### [Try it]
Write out again, exactly, the lines of the listing below from the first one through the one that contains "Document page, 2576x1450 pixels.", and no other lines.

### [Extracted entries]

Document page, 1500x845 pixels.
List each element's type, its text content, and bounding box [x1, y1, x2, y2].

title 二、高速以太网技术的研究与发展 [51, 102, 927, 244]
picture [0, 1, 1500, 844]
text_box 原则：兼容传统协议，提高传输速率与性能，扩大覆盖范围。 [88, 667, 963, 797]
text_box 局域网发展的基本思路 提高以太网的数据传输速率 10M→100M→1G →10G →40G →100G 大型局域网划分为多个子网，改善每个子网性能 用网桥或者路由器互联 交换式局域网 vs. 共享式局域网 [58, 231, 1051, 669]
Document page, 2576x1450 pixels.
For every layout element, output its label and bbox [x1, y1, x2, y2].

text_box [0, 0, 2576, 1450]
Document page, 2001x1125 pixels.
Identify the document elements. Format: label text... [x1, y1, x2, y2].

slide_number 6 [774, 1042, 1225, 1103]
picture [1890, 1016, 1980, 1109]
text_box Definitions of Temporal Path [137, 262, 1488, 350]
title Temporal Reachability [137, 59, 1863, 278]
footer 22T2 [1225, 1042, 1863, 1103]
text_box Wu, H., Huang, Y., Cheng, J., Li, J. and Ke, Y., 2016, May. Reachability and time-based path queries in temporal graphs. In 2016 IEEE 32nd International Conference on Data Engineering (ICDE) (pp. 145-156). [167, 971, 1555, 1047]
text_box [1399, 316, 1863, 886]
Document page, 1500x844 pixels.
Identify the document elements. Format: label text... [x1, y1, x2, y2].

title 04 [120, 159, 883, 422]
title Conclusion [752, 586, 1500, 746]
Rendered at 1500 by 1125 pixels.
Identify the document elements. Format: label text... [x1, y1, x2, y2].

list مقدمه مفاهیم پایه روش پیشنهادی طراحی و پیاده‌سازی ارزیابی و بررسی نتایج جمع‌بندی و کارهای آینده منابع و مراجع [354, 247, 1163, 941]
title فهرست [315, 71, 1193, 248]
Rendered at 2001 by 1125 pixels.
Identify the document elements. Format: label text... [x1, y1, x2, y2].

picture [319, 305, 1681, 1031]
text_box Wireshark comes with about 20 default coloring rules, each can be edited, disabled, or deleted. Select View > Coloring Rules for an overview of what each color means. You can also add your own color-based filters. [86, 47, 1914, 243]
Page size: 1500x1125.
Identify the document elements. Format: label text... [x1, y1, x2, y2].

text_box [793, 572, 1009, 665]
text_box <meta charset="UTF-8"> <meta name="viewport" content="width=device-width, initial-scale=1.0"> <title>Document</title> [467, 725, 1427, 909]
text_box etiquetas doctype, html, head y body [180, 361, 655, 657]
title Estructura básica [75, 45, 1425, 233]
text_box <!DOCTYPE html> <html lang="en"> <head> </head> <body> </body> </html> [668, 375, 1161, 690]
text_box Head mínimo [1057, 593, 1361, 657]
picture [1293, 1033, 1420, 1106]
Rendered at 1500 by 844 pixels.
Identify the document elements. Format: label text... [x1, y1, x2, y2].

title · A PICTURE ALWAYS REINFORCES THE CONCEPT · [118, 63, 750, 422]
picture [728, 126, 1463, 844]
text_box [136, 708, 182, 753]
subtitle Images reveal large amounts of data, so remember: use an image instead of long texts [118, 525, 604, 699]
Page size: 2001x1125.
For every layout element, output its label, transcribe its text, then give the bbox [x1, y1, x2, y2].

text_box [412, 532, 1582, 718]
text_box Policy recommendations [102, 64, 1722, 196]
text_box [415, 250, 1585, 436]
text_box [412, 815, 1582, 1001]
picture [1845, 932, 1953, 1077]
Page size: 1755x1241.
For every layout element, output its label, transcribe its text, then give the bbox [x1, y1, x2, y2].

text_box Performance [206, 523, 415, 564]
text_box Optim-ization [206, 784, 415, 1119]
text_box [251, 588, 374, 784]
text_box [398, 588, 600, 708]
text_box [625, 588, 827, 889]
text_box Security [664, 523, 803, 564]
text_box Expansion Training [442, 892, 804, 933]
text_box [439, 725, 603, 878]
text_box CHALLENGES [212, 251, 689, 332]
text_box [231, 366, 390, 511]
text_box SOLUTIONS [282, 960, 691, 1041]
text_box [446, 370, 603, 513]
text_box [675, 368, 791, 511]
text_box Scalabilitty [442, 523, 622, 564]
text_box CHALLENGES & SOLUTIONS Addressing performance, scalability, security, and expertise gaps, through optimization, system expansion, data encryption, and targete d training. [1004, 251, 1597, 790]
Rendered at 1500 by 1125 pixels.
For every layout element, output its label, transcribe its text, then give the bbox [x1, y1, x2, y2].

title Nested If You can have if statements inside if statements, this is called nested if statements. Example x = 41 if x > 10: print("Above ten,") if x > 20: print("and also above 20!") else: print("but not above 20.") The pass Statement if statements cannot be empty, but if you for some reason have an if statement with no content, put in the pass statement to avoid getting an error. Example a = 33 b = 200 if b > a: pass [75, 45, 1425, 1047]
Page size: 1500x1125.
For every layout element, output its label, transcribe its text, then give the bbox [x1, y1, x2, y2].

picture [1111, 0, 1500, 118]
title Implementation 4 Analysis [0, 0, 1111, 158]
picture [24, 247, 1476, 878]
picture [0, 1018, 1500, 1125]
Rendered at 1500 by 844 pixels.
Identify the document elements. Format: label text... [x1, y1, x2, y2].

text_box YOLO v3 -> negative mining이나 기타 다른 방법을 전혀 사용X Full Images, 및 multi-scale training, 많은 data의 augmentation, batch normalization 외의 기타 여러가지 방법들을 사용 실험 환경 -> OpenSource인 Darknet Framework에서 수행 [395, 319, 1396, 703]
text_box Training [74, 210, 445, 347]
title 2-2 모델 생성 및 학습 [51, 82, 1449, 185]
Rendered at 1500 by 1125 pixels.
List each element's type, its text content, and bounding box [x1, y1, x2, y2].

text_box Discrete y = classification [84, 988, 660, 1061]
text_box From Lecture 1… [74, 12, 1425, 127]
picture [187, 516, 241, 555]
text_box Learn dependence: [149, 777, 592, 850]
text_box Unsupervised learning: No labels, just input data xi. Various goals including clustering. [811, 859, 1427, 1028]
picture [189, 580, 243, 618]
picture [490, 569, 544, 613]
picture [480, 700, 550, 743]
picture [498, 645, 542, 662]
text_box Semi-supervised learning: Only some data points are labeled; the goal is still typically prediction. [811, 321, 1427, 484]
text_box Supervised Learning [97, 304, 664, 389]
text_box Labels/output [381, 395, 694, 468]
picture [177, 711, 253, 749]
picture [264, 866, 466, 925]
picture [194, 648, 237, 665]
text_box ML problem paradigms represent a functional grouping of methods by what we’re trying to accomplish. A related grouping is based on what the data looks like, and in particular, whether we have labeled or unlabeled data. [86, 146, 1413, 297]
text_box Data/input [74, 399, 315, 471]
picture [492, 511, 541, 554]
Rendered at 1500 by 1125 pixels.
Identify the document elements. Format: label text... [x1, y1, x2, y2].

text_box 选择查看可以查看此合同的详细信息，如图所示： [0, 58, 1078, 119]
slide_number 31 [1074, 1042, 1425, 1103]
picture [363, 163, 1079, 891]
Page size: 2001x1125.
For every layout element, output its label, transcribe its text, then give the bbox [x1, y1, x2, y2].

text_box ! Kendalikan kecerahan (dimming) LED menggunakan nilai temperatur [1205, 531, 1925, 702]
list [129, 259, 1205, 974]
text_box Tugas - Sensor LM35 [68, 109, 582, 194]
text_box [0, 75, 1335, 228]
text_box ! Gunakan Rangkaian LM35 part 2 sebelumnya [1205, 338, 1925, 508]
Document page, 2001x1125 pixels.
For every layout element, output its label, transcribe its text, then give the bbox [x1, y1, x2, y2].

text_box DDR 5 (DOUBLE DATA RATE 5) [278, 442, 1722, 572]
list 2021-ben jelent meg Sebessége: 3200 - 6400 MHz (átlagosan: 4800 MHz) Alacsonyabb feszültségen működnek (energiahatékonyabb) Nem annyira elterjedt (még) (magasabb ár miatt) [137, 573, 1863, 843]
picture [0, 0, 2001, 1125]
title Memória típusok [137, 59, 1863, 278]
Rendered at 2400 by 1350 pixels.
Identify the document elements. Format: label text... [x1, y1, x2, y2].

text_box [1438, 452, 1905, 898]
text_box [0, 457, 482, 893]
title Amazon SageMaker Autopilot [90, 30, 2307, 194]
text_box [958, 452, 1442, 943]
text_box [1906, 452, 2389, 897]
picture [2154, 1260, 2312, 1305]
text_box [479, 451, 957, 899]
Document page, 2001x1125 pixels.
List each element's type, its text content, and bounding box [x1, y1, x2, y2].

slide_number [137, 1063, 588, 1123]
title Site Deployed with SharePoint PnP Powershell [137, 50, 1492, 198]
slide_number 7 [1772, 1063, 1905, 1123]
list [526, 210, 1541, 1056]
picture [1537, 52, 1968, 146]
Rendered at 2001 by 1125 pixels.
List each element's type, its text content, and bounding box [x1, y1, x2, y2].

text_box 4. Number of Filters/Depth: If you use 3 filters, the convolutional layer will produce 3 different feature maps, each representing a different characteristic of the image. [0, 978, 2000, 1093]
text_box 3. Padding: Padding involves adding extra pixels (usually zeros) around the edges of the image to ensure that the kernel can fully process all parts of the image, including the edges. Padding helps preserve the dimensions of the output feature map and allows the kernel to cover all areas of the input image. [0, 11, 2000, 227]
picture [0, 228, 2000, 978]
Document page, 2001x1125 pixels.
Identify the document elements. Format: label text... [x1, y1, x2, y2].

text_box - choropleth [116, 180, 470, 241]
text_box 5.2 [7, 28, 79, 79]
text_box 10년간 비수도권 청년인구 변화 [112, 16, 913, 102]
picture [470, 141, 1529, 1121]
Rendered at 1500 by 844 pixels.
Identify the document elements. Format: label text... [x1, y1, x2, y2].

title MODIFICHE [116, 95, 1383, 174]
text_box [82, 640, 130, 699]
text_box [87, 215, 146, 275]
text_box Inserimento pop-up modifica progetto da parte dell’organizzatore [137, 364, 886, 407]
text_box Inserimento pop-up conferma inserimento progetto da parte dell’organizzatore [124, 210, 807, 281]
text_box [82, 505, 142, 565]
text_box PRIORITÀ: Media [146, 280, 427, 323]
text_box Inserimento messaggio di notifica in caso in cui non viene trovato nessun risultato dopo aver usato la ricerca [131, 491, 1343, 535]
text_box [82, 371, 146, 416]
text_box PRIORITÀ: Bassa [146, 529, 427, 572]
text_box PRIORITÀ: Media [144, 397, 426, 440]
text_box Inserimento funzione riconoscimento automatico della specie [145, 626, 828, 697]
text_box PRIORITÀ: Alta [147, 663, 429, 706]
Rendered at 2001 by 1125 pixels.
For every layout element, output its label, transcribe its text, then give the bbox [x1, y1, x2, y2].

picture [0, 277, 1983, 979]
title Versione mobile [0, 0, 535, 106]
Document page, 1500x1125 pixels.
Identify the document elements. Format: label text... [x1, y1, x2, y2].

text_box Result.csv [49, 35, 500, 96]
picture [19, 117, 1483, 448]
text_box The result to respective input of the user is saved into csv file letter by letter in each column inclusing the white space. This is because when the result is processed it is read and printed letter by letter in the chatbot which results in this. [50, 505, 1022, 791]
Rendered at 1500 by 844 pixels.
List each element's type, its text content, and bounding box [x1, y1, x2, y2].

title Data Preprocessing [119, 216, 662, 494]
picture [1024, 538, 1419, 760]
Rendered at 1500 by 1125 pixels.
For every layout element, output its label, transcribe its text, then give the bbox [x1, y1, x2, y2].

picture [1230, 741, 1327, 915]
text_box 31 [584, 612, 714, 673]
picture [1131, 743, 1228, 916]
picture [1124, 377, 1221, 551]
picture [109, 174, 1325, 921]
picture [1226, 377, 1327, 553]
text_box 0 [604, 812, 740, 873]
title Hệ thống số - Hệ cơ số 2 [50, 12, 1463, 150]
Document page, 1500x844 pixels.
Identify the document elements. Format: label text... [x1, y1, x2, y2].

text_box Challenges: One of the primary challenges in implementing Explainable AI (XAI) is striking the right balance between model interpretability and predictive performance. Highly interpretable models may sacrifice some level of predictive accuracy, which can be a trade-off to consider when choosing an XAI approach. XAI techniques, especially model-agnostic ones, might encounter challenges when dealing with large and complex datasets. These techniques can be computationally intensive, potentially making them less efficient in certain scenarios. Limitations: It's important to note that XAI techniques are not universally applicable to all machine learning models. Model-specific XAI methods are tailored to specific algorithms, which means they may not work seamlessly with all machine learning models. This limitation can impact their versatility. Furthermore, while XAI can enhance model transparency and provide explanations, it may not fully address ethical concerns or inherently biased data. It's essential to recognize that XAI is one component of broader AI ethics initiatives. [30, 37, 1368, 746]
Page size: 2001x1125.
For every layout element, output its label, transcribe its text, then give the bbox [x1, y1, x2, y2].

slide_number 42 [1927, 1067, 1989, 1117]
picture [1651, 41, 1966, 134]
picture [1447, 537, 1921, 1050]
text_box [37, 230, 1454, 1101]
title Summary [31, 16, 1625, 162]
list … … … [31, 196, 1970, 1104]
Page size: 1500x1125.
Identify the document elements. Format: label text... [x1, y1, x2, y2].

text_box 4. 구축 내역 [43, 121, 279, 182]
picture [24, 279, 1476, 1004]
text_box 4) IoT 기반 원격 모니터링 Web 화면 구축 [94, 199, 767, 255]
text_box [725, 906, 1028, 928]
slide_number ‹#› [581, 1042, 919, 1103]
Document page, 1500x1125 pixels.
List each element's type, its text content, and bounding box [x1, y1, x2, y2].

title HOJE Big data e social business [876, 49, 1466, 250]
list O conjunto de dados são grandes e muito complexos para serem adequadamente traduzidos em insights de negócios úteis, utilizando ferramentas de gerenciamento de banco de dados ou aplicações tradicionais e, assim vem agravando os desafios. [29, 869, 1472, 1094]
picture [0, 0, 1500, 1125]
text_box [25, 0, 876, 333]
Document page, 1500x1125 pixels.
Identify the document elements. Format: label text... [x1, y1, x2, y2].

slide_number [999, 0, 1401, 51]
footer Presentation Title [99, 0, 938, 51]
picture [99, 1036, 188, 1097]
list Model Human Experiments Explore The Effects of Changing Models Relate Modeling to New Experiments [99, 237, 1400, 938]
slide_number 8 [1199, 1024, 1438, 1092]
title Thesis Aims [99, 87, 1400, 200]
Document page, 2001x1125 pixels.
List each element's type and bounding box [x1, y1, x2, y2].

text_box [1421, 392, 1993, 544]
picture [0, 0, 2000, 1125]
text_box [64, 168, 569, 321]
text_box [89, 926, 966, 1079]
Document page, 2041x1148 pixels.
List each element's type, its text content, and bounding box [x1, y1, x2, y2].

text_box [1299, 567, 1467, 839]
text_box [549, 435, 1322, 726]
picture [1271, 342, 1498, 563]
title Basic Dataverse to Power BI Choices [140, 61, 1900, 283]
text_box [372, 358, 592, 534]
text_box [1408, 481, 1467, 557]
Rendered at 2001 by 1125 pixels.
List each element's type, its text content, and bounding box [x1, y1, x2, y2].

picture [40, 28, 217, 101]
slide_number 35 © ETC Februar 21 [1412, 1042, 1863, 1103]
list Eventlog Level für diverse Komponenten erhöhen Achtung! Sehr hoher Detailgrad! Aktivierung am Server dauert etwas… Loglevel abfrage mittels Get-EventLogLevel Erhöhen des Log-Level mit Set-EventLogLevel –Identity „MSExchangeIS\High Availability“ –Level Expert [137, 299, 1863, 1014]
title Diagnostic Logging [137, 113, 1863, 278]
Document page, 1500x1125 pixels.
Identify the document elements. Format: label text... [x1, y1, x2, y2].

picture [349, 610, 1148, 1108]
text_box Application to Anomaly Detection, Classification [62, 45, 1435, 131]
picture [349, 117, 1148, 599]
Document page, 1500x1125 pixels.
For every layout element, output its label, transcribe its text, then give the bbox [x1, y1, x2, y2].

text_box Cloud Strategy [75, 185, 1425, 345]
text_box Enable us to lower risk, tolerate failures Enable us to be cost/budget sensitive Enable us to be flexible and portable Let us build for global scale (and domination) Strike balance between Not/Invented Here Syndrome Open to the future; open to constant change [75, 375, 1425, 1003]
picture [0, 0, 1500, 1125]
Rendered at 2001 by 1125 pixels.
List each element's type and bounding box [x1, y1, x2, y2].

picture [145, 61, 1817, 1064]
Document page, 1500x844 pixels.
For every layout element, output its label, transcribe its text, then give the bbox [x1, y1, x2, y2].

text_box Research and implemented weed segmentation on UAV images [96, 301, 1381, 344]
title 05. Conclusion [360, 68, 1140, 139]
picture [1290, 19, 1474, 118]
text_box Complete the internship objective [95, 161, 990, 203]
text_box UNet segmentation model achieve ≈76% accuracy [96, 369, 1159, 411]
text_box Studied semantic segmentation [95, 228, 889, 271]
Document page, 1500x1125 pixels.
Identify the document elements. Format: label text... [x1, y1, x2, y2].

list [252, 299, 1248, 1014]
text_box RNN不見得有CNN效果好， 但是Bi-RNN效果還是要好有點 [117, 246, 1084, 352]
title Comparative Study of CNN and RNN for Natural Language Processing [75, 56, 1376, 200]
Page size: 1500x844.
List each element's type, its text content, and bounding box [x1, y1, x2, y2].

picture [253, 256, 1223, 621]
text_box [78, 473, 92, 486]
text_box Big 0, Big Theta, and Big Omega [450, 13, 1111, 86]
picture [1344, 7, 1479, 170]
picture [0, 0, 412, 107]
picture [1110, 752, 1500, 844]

### [Output for this task]
Document page, 1500x845 pixels.
List each element's type, its text content, and bounding box [x1, y1, x2, y2].

title 二、高速以太网技术的研究与发展 [51, 102, 927, 244]
picture [0, 1, 1500, 844]
text_box 原则：兼容传统协议，提高传输速率与性能，扩大覆盖范围。 [88, 667, 963, 797]
text_box 局域网发展的基本思路 提高以太网的数据传输速率 10M→100M→1G →10G →40G →100G 大型局域网划分为多个子网，改善每个子网性能 用网桥或者路由器互联 交换式局域网 vs. 共享式局域网 [58, 231, 1051, 669]
Document page, 2576x1450 pixels.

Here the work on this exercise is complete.